Big bond investors who have bet on high-yield oil producers are sticking to losing bets, waiting for a turnaround in the price of crude, even though their performance has suffered and fund assets have shrunk as oil has plunged.
"Junk" rated U.S. exploration and production credits are on track to post their worst two-month performance since Barclays (BCS) records began in early 1993.
Energy credits became a bigger slice of the U.S. high-yield market in recent years, comprising 15 percent of it at present compared with 10 percent in December 2010, according to data from research firm CreditSights. The prospect of more defaults among high-yield energy firms has intensified in recent months.
These investors said they were maintaining most of their exposure to bonds of oil and gas producers even as oil prices have slumped below $28 a barrel and major banks have said the commodity could slide to $20 or lower.
But analysts say the clock is ticking for funds that have maintained bets on energy bonds. More investors may lose patience in the contrarian bet and pull their money, forcing managers to sell energy credits to raise cash, said Jeff Tjornehoj, head of Americas research at Lipper.

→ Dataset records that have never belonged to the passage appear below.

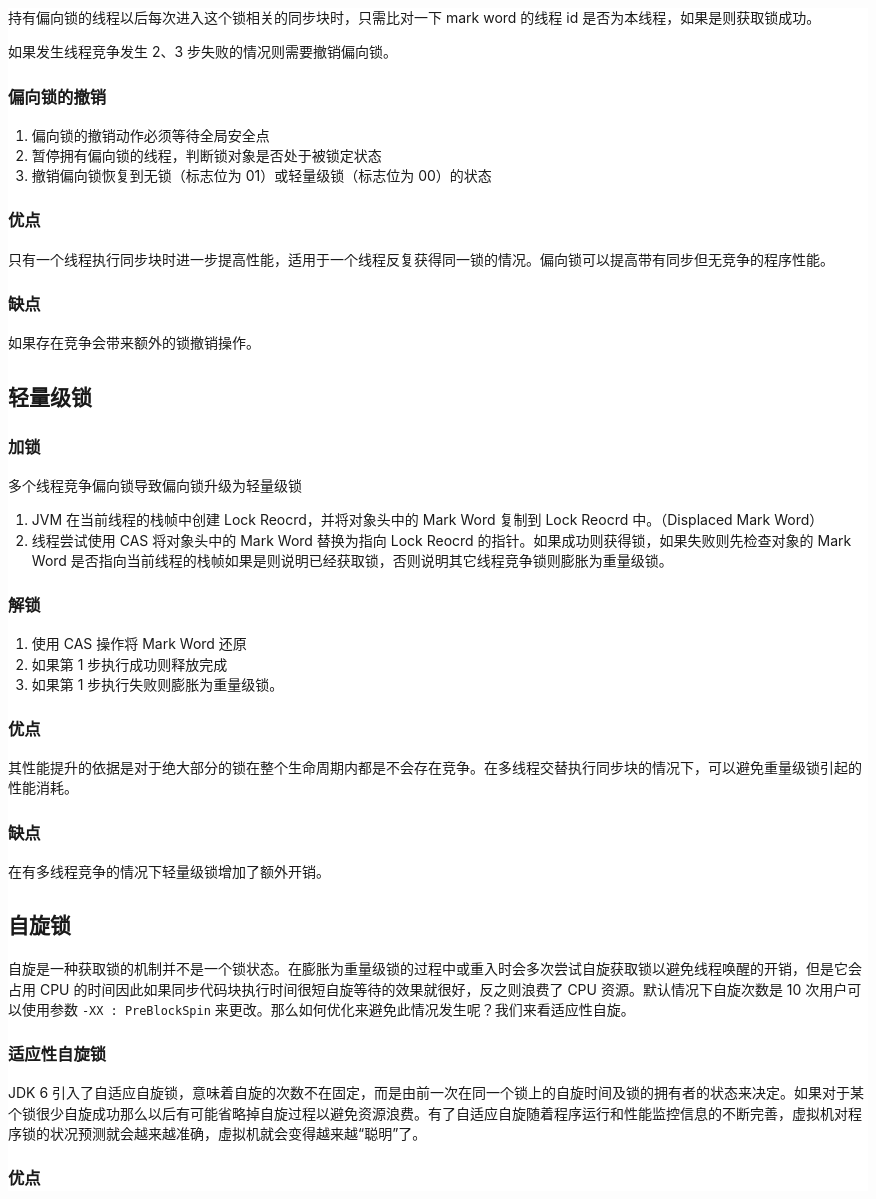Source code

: 持有偏向锁的线程以后每次进入这个锁相关的同步块时，只需比对一下 mark word 的线程 id 是否为本线程，如果是则获取锁成功。

如果发生线程竞争发生 2、3 步失败的情况则需要撤销偏向锁。

### 偏向锁的撤销

1. 偏向锁的撤销动作必须等待全局安全点
2. 暂停拥有偏向锁的线程，判断锁对象是否处于被锁定状态
3. 撤销偏向锁恢复到无锁（标志位为 01）或轻量级锁（标志位为 00）的状态

### 优点

只有一个线程执行同步块时进一步提高性能，适用于一个线程反复获得同一锁的情况。偏向锁可以提高带有同步但无竞争的程序性能。

### 缺点

如果存在竞争会带来额外的锁撤销操作。

## 轻量级锁

### 加锁

多个线程竞争偏向锁导致偏向锁升级为轻量级锁

1. JVM 在当前线程的栈帧中创建 Lock Reocrd，并将对象头中的 Mark Word 复制到 Lock Reocrd 中。（Displaced Mark Word）
2. 线程尝试使用 CAS 将对象头中的 Mark Word 替换为指向 Lock Reocrd 的指针。如果成功则获得锁，如果失败则先检查对象的 Mark Word 是否指向当前线程的栈帧如果是则说明已经获取锁，否则说明其它线程竞争锁则膨胀为重量级锁。

### 解锁

1. 使用 CAS 操作将 Mark Word 还原
2. 如果第 1 步执行成功则释放完成
3. 如果第 1 步执行失败则膨胀为重量级锁。

### 优点

其性能提升的依据是对于绝大部分的锁在整个生命周期内都是不会存在竞争。在多线程交替执行同步块的情况下，可以避免重量级锁引起的性能消耗。

### 缺点

在有多线程竞争的情况下轻量级锁增加了额外开销。

## 自旋锁

自旋是一种获取锁的机制并不是一个锁状态。在膨胀为重量级锁的过程中或重入时会多次尝试自旋获取锁以避免线程唤醒的开销，但是它会占用 CPU 的时间因此如果同步代码块执行时间很短自旋等待的效果就很好，反之则浪费了 CPU 资源。默认情况下自旋次数是 10 次用户可以使用参数 `-XX : PreBlockSpin` 来更改。那么如何优化来避免此情况发生呢？我们来看适应性自旋。

### 适应性自旋锁

JDK 6 引入了自适应自旋锁，意味着自旋的次数不在固定，而是由前一次在同一个锁上的自旋时间及锁的拥有者的状态来决定。如果对于某个锁很少自旋成功那么以后有可能省略掉自旋过程以避免资源浪费。有了自适应自旋随着程序运行和性能监控信息的不断完善，虚拟机对程序锁的状况预测就会越来越准确，虛拟机就会变得越来越“聪明”了。

### 优点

"Given enough time, it could work out, but that's the issue at hand: Will investors give them enough time to see this through?" he said.
Investors have withdrawn gobs of cash from these funds in recent months. After lagging at least 94 percent of peers last year, the funds are behind at least 76 percent of peers this month through Tuesday, according to Morningstar (MORN) data.
Fund managers maintain that low oil prices will lead companies to cut production, eventually driving prices back toward the $60-a-barrel level in coming years.
Michael Buchanan, head of global credit at Western Asset Management Co, said he pared energy investments in his Western Asset Short Duration High Income Fund in the fourth quarter of last year but still had 11.2 percent of the fund's assets in high-yield energy companies, with 5 percent in high-yield E&P bonds, down from 12.7 percent and 7 percent in September.
Buchanan said he sold bonds of Comstock Resources Inc , but still held credits of companies such as Sanchez Energy Corp and QEP Resources Inc.
"We have not capitulated in this down trade," Buchanan said. He said it was "just a matter of time" before oil producers would begin to significantly cut back production. He said he would rethink his energy exposure if he saw more compelling yield opportunities in sectors other than energy.
Investors pulled $348 million from Buchanan's fund last year, cutting its assets to $700 million from a peak of $1.5 billion in June 2014, Lipper data shows. The fund has lost 4 percent this year.
Lots of Defaults
Global oversupply of crude has raised fears that producers will struggle to finance operations and service their debt, boosting defaults.
The percentage of high-yield debt in default issued by U.S. oil and gas producers hit 11.3 percent last month, a record since Fitch Ratings began tracking the data in 2000. But investors said they did not expect the companies they own to slip into bankruptcy since they either had access to credit, ample cash, or have hedged future production.
"Bottoms take a while to be put in place, but I think these are all the classic signs of a bottoming in the market, when everyone jumps on that same side of the ship that oil can only go down," said Kathleen Gaffney, who runs the Eaton Vance Bond Fund.
Gaffney increased her exposure to energy bonds overall in the fourth quarter from 11.2 percent to 16 percent, with the fund's bets on high-yield energy bonds increasing from 3.3 percent to 5.8 percent.
The BofA Merrill Lynch U.S. High Yield Energy Index posted its second-worst week ever last week, delivering a loss of 8.7 percent, exceeded only by an 11.1 percent loss in October 2008. The average yield on an energy junk bond hit a record high of 18.44 percent on Tuesday.
Gaffney said oil prices likely would not remain below $30 a barrel for long, and could hit $60 by the second half of this year. She reiterated a call she made in October to Reuters that a number of her fund's holdings could gain by 30 percent or more over the next two years.
Investors pulled $856 million from Gaffney's fund last year, slashing the fund's assets by over 40 percent to $780 million from a peak of about $2 billion last February, according to Lipper data. The fund has lost 6.5 percent this year.
Patrick Maldari, senior fixed income investment specialist at Aberdeen Asset Management, said the Aberdeen Global High Income Fund cut its exposure to energy overall to 7.3 percent and to high-yield E&P debt to 2.6 percent, from 10 percent and 5 percent, respectively, in October. He said, however, that the cash raised from the sales may eventually be used to invest in more high-yield energy credits.
Investors withdrew about 46 percent of the Aberdeen fund's assets last year, reducing its size to $989 million, according to Lipper data. The fund has lost 3 percent this year.
Lipper's Tjornehoj said that managers may eventually be right, and energy spreads will narrow. "But by that time they may have very little money in the portfolio to crow about."